HVOB sind die Profis im Bereich des sphärischen Deep House. Die Abkürzung steht für Her Voice Over Boys und genau dieses „over“ ist stilgebend für die Musik des Wiener Duos, die einen riesigen Klangraum erschafft und ihn neben sparsamen Sounds und Beats vor allem mit einer Stimme füllt. Diese gehört Anna Müller und „betörend“ ist dafür das richtige Adjektiv, schon auf „HVOB“ (2013) und „Trialog“ (2015) war der Gesang so eindringlich und packend, dass sich die Platten über Wochen in der Musikanlage festsetzten.

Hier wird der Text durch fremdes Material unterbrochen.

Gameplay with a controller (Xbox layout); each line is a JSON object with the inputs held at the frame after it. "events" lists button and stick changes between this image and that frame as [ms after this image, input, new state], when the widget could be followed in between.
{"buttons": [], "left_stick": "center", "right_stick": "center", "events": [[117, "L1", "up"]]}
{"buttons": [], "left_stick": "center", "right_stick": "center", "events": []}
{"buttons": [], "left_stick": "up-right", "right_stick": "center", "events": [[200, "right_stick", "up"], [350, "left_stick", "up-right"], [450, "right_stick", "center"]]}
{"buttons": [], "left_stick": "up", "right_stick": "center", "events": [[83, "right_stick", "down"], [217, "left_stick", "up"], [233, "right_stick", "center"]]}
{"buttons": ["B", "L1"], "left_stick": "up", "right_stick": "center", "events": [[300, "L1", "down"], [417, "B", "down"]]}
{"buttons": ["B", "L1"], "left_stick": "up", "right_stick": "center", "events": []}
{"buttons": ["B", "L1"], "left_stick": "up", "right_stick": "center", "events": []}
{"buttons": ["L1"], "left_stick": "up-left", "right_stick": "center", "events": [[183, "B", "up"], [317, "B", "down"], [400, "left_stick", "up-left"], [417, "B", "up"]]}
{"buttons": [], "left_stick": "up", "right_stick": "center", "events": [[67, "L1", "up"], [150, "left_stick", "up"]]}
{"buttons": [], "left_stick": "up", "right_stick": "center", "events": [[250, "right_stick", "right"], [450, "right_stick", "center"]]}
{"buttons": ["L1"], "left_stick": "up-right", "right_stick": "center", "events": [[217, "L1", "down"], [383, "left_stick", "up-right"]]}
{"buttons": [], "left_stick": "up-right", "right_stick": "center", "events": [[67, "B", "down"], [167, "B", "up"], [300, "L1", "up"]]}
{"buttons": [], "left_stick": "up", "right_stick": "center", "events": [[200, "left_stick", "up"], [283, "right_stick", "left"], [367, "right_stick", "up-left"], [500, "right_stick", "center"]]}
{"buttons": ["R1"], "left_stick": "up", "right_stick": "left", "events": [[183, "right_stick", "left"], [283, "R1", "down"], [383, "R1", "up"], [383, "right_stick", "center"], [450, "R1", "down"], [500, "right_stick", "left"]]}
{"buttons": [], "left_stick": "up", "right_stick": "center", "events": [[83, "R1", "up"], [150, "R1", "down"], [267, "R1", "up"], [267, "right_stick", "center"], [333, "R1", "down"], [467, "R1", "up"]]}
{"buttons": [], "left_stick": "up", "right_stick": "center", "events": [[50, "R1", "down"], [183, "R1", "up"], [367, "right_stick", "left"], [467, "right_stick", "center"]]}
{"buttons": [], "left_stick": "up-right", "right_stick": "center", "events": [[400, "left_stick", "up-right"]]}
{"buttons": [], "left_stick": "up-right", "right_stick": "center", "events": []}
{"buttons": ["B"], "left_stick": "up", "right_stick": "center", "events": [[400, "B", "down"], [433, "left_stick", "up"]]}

„Silk“ beginnt in dieser Hinsicht nun, weitere zwei Jahre später, mit einer Überraschung: Nach moll-getränkten Akkorden kommt bei „The Blame Game“ nicht etwa Müller aus den Lautsprechern, sondern eine ungewohnte, männliche Stimme. Sie gehört dem Londoner Gitarristen und Musiker Winston Marshall, der die neuen Tracks mitkomponierte und -produzierte und somit maßgeblich für die Anmutung der aktuellen HVOB-Soundwelt mitverantwortlich ist. Ihm könnte auch der erstaunlich sperrig-noisige Mittelteil des Eröffnungstracks geschuldet sein, der in seiner Düsternis und Verzerrung tatsächlich Neuland darstellt, das vorher höchstens in „Azrael“ etwas anklang.

Ansonsten folgt „The Blame Game“ dem gewohnten HVOB-Spannungsbogen: erst ein langsames Aufbäumen, gefolgt von einem energischen Höhepunkt und letztendlich ein melancholischer, desillusionierter Schluss. Der Song endet mit der Frage: „Is there any tea left?“ Inwiefern das mit den Schuldzuweisungen des Titels zu tun hat, weiß wohl nur die Band, aber der Sound erfüllt seine Aufgabe einmal mehr perfekt. Von allen sieben Tracks geht „Deus“ am meisten nach vorne. Ein treibender Bass gibt nach einer Minute Intro das Tempo vor, nach und nach mischen sich Hits und Hihats in verschiedenen Rhythmen dazu.

Zieht man „Astra“ und „Glimmer“ als Zwischenspiele ab, bleiben neben der Vorabsingle „The Blame Game“ vier weitere Tracks, die dank ihrer Länge von fünf bis sieben Minuten letztendlich eine Laufzeit von 35 Minuten ergeben. So richtig Album nennen kann sich „Silk“ insofern eigentlich nicht – das per se als Minuspunkt zu verbuchen, wird der Platte aber nicht gerecht, denn HVOBs Musik war schon immer dafür prädestiniert, auf Dauerschleife zu laufen. In der flächigen, progressiven Klangästhetik ist das bereits so angelegt und daran ändert sich auch auf „Silk“ rein gar nichts.

Nach Touren über den ganzen Planeten und Gigs beim Burning Man Festival, auf der chinesischen Mauer, im Boiler Room und für ARTE in Paris müssen Müller und Paul Wallner niemandem mehr ihr Können beweisen, sondern interpretieren stattdessen mit neuem Input von Winston Marshall ihr Konzept neu. Brachten die vorigen Alben noch in erster Linie Tracks mit Vocals, ist daraus jetzt auf „Silk“ eine songähnlichere Struktur geworden – „Torrid Soul“ hat fast schon so etwas wie einen wiederkehrenden Refrain. Die größte Veränderung bleibt aber die neue, samtige Stimme Marshalls, die alles Gewohnte perfekt ergänzt. „Hands Away“ begleitet pianoschwanger aus dem Minialbum heraus und dann kann es auch schon wieder losgehen mit der seidig-weichen Betörung.